From upstate New York's heirloom veggie craze to the Pacific Northwest's baking boom, regional fare is taking off.
But with zillions of cookbooks coming out every year, how do you figure out which culinary jewels will be worth your precious time and shelf space?
Amazon, that giant aggregator of all things, breaks down about 500 regional cookbooks into manageable bites by curating what it considers the best of its vast collection.
Mari Malcolm, Amazon Books food editor, says she learned a few things putting together the Great American Eats map. For example, while California is a healthful hub of juicing how-to's and guides to going gluten-free, it's also a place where cookbook authors obsess over fatty meat.
"There's lots of charcuterie coming out of California," Malcolm says, like In the Charcuterie: The Fatted Calf's Guide to Making Sausage, Salumi, Pates, Roasts, Confits, and Other Meaty Goods and the new Charcutería: The Soul of Spain, and Sausage Making: The Definitive Guide With Recipes, which is due out May 13.
And while we're on the subject of meat, it's pretty much tops in Texas. The Lone Star State's best cookbooks are "a lot of what you would expect, with barbecue and paleo [diet books]," she says. But Christine Ha's Recipes From My Home Kitchen: Asian and American Comfort Food is a fan favorite. Ha won the third season of MasterChef on Fox and lives in Houston.
The most prolific region for new cookbooks in recent years is the South, with 152 books — think Bobby Deen's Everyday Eats and The New Southern Table.
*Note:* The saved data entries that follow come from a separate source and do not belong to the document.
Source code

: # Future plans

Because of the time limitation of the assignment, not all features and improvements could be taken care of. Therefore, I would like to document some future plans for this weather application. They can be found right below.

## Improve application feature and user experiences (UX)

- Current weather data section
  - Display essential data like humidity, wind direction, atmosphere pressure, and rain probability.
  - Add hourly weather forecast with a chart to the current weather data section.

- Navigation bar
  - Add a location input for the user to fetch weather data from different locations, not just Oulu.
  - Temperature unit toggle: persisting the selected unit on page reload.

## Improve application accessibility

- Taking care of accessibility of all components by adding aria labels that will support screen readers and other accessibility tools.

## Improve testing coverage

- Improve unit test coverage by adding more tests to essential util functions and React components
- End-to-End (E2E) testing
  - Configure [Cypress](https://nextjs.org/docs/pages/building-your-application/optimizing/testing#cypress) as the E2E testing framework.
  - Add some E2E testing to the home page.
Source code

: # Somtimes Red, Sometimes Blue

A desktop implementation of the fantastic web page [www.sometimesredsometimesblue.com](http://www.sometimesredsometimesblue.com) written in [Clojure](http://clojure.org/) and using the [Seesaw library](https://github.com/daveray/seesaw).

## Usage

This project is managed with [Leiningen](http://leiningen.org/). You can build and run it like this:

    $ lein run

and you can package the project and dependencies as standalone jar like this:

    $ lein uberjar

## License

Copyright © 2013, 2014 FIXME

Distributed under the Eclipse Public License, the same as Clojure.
It's followed closely by the Mid-Atlantic, which boasts 105 of the 500 cookbooks on the list, including the coffee-table-worthy Beekman Boys' latest, The Beekman 1802 Heirloom Vegetable Cookbook, and new contributions from celebs Ina Garten, Mark Bittman and Lidia Bastianich.
Up north in New England, it's history and science-y tomes from America's Test Kitchen.
To develop the map, Malcolm started with books she personally liked, then James Beard and International Association of Culinary Professionals award winners, then historically significant ones like Fannie Farmer and the quintessential African-American contribution from the 19th century: What Mrs. Fisher Knows About Old Southern Cooking, Soups, Pickles, Preserves, Etc. Then she threw in highly rated reader favorites. "Editorial selection criteria didn't have anything to do with sales," she says.
Beyond the map, Amazon says, more American cookbooks these days are incorporating food with once obscure ingredients and a global edge, be it Asian, Middle Eastern or Latin. "There's a lot of international cooking ... across the country," Malcolm says.